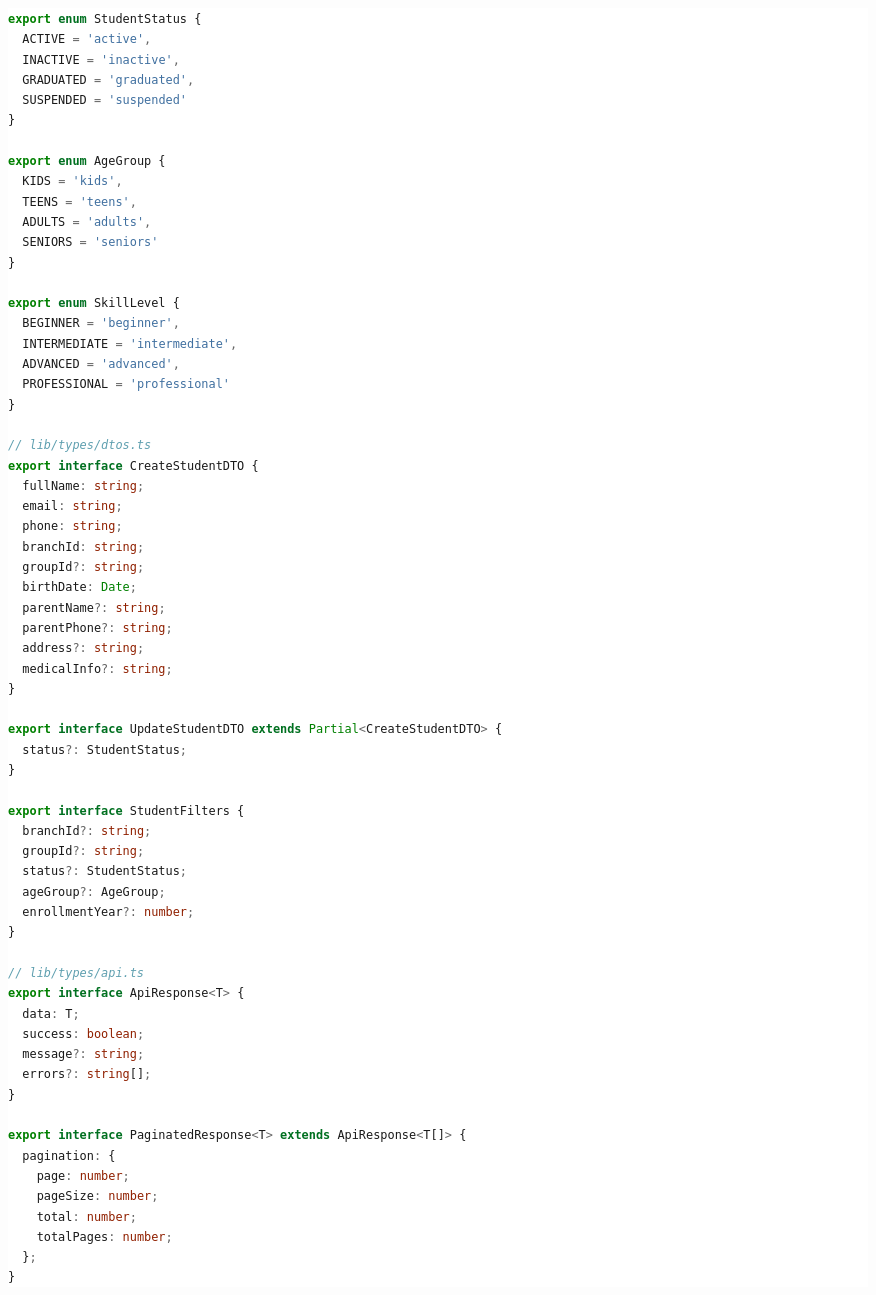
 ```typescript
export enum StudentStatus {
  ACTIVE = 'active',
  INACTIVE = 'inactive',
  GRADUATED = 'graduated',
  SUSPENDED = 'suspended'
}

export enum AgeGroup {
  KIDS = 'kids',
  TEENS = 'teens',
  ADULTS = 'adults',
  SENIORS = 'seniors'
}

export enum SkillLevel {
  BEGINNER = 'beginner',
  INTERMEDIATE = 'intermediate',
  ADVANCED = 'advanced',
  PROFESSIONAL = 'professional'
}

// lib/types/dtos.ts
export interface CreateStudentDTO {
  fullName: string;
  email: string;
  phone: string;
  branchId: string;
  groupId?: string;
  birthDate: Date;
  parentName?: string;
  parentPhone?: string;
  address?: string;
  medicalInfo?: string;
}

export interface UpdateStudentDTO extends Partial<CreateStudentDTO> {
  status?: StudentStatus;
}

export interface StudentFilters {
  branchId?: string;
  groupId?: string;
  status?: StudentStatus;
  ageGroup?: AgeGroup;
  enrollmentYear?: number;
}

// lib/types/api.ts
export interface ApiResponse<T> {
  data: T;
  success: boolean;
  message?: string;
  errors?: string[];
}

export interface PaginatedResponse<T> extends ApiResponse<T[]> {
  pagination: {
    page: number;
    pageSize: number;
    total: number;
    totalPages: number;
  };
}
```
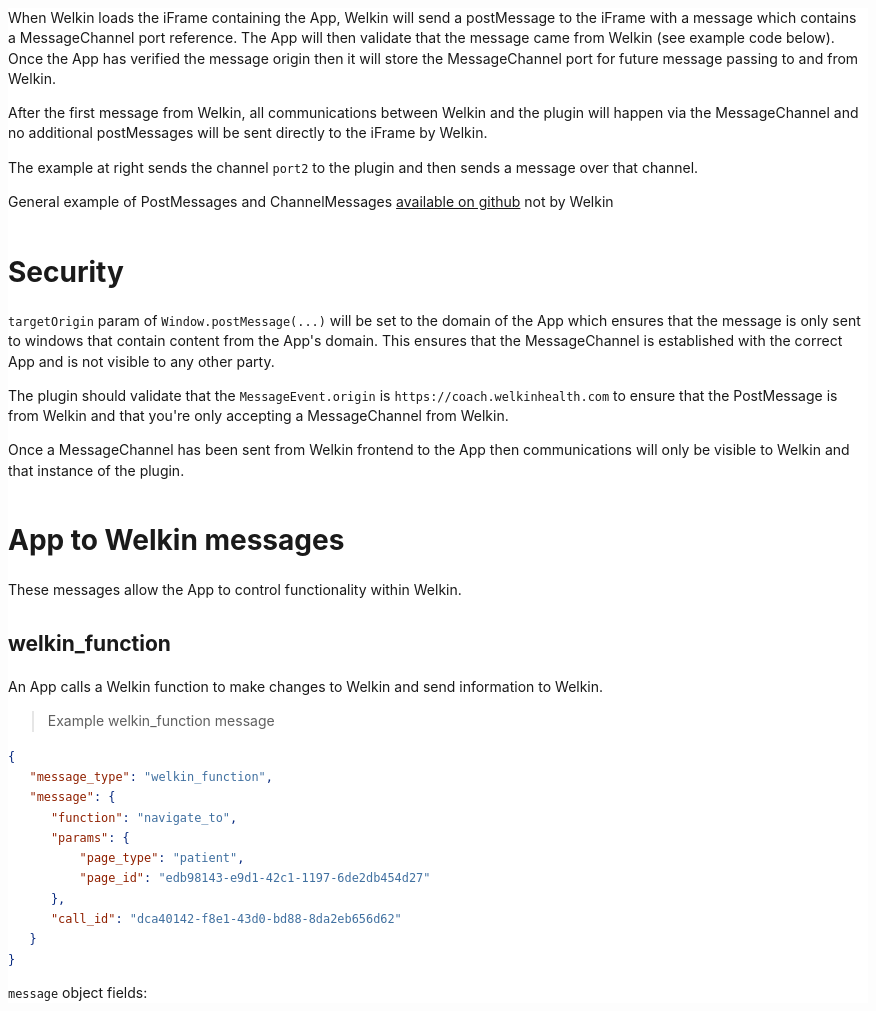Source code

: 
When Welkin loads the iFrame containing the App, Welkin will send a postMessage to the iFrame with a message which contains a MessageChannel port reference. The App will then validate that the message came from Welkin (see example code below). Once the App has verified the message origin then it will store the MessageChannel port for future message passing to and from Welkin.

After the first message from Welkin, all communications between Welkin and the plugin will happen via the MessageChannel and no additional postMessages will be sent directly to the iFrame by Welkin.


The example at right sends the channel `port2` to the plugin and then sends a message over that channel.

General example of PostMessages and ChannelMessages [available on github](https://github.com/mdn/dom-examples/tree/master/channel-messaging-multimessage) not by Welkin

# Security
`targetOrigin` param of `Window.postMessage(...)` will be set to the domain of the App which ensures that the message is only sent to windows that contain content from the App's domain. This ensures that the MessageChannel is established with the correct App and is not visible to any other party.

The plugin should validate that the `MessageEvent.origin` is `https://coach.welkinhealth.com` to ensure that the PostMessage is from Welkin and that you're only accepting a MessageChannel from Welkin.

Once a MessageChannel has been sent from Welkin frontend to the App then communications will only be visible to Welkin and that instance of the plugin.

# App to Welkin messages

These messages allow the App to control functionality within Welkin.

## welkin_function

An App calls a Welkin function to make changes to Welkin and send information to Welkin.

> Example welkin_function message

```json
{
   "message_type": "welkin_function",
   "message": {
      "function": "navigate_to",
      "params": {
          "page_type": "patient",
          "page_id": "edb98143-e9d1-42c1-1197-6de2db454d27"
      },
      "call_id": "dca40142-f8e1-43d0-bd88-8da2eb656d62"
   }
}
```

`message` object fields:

ABOUT THIS EXERCISE: Copy all lines from the entries that contain the word "number".

TASK ANSWER:
  enrollmentYear?: number;
    page: number;
    pageSize: number;
    total: number;
    totalPages: number;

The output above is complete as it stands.